Friday, January 22, 2016

Finding Value: The Importance of Integration for Migrants, Refugees, and Everyone Else



Intentional welcoming of refugees, with an effective process to support integration, must be a priority to support positive outcomes for refugees and host countries alike. Opening borders and providing the right to work are key, but according to many, these must be part of a more inclusive path to integration. This imperative was affirmed by multiple speakers in January 2016, who presented to USF Graduate School of Management students on issues related to refugees, forced migration, and human trafficking. Ciara Peri, Project Director at Centro Astalli, a Jesuit Refugee Services organization providing refugee services in Rome, Italy, emphasized the importance of dignity and pathways to self-sufficiency, as did Ana Clara de Martino of Caritas, the other primary refugee services in Rome. Laura Cantarini of UNHCR’s Rome office, further underscored the necessity of providing a ladder, as did Director, Fiorella Rathaus of the Consiglio Italiano per Rifugiati (CIR). Rathaus emphasized the urgency of integration: “If we don’t start from day one, recognition process takes long time and people become marginalized from the beginning and no effort is enough to reintegrate. From economical point of view, that has to be taken into consideration”. She went on to say that although difficult to measure, if refugees enter black market, become marginalized, “We are all lost. The consequences are extremely serious ones.” Certainly we see such marginalization in the U.S. not only with recent immigrants, but with others, including certain African-American, Latino, and native American communities, and the uneducated poor.
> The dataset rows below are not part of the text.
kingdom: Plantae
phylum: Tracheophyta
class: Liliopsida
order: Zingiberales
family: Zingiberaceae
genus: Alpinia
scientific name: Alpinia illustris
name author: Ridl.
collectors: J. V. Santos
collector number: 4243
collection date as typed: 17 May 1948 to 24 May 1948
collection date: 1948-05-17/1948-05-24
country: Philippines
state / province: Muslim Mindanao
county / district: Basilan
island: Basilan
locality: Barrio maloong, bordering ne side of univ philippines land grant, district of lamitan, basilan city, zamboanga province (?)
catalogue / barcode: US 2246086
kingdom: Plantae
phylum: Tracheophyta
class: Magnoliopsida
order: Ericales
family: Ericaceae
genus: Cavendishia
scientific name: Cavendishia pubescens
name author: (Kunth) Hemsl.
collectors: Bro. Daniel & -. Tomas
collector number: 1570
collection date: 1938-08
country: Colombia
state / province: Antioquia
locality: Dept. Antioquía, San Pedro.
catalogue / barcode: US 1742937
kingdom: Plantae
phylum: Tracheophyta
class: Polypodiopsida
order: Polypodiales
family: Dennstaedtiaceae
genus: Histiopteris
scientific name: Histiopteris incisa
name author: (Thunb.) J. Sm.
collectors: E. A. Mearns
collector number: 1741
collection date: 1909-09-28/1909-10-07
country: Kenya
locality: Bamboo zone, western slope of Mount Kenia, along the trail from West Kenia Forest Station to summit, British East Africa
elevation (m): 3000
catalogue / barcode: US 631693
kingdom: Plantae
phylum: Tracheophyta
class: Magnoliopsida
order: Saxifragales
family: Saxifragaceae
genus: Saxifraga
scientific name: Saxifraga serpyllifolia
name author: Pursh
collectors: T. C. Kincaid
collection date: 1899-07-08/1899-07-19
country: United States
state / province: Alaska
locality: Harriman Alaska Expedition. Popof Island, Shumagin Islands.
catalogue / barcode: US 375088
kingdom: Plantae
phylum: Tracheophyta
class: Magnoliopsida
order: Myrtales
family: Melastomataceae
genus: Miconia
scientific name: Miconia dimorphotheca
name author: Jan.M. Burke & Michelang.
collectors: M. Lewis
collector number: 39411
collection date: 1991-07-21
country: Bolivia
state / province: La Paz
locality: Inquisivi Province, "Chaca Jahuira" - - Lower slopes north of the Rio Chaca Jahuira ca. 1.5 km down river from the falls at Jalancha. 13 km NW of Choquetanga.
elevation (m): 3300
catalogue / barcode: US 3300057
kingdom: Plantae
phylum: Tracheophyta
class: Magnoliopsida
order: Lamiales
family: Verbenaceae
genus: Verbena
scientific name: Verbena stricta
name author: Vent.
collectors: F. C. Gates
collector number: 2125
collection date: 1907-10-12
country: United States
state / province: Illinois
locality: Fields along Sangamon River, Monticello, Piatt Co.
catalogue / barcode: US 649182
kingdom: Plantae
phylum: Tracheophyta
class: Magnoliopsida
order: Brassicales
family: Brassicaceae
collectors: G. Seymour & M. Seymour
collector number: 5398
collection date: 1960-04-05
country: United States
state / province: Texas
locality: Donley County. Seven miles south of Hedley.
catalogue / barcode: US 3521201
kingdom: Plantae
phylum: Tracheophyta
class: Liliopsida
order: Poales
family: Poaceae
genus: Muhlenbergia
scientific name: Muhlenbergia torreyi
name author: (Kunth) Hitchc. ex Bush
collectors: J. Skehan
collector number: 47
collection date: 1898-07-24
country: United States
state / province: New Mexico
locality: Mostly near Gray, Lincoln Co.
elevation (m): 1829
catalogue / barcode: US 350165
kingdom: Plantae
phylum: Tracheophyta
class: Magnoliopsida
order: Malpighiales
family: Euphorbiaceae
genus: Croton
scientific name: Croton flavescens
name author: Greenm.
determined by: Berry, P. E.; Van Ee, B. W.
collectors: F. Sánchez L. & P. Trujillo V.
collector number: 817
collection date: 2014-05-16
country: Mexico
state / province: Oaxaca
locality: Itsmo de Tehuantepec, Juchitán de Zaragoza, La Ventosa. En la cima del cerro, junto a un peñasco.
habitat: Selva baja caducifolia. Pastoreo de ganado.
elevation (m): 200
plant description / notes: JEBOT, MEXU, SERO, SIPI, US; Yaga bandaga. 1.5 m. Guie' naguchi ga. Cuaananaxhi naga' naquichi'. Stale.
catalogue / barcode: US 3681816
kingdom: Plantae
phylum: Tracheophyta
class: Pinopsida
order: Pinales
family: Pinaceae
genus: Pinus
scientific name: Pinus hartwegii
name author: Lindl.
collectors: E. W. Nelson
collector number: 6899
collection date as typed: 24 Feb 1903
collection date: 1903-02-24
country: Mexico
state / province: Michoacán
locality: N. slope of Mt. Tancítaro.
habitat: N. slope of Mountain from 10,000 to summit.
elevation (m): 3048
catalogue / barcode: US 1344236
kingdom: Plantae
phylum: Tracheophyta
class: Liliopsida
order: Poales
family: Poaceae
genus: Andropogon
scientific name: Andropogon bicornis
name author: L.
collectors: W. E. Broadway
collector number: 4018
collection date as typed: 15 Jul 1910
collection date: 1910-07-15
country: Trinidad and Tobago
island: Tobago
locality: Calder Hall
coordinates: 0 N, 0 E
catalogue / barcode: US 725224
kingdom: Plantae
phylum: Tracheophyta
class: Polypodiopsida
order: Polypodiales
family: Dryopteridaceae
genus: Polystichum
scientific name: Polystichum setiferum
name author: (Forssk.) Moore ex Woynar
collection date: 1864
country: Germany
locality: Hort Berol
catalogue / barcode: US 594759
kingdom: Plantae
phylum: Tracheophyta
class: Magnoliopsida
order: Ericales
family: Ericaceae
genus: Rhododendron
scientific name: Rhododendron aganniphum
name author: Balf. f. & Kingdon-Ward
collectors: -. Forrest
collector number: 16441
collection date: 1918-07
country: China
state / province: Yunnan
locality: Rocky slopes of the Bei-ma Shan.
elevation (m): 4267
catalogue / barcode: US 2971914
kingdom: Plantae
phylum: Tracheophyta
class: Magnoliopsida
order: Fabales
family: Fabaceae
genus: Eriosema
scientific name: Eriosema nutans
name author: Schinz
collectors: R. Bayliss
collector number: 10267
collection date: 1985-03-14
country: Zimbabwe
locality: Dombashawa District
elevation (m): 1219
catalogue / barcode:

These paths to self-sufficiency may vary in emphasis based on the specific needs or cultural differences in migrant and host populations, but primary elements are fairly universal. Just providing housing and food will not suffice; ways for people to engage positively in the community, to create value and be seen, are needed. Generally agreed upon strategies include provision of language classes, healthcare, legal services, cultural orientation, and basic needs initially (housing, transportation, basic supplies). More specialized examples might include focus on gender roles, such as classes that have begun to be offered in Norway, now being replicated following the Cologne incident.

As best practices for supporting refugees and migrants are developed and implemented, as nonprofit leaders we should simultaneously consider how we can learn from and contribute to successful refugee integration policies with existing marginalized populations in the US. For example, agencies are increasingly recognizing the mental health needs of migrants, and although mental health services are offered by some, based on the immense trauma experienced by an overhwhelming number of refugees (by definition) increasing trauma-focused mental health interventions should be explored further. Trauma-focused treatment is a growing field in the US found to be successful in promoting pro-social behaviors. Trauma-focused programs have been increasingly offered to people with chronic substance use disorders, youth involved in the foster care system, and people involved in the criminal justice system. Promising findings have been found with refugees as well (Lambert, 2014).

In delivering services, we must consider how are we creating pathways to dignity and self-sufficiency? How are our systems, from top down and bottom up, from how we treat individuals to how we set strategy, built to support people to move toward self-actualization, to realize their dreams, to have a place of value in commumity and society.

We return to the idea of listening to people; of understanding and honoring the particular experience and unique aspirations of individuals. A partnership, or as Jesuit Refugee Services define its, accompaniment, is an approach that recognizes shared humanity in an equal way, so that together we can realize self-actualization and promote safe and strong societies.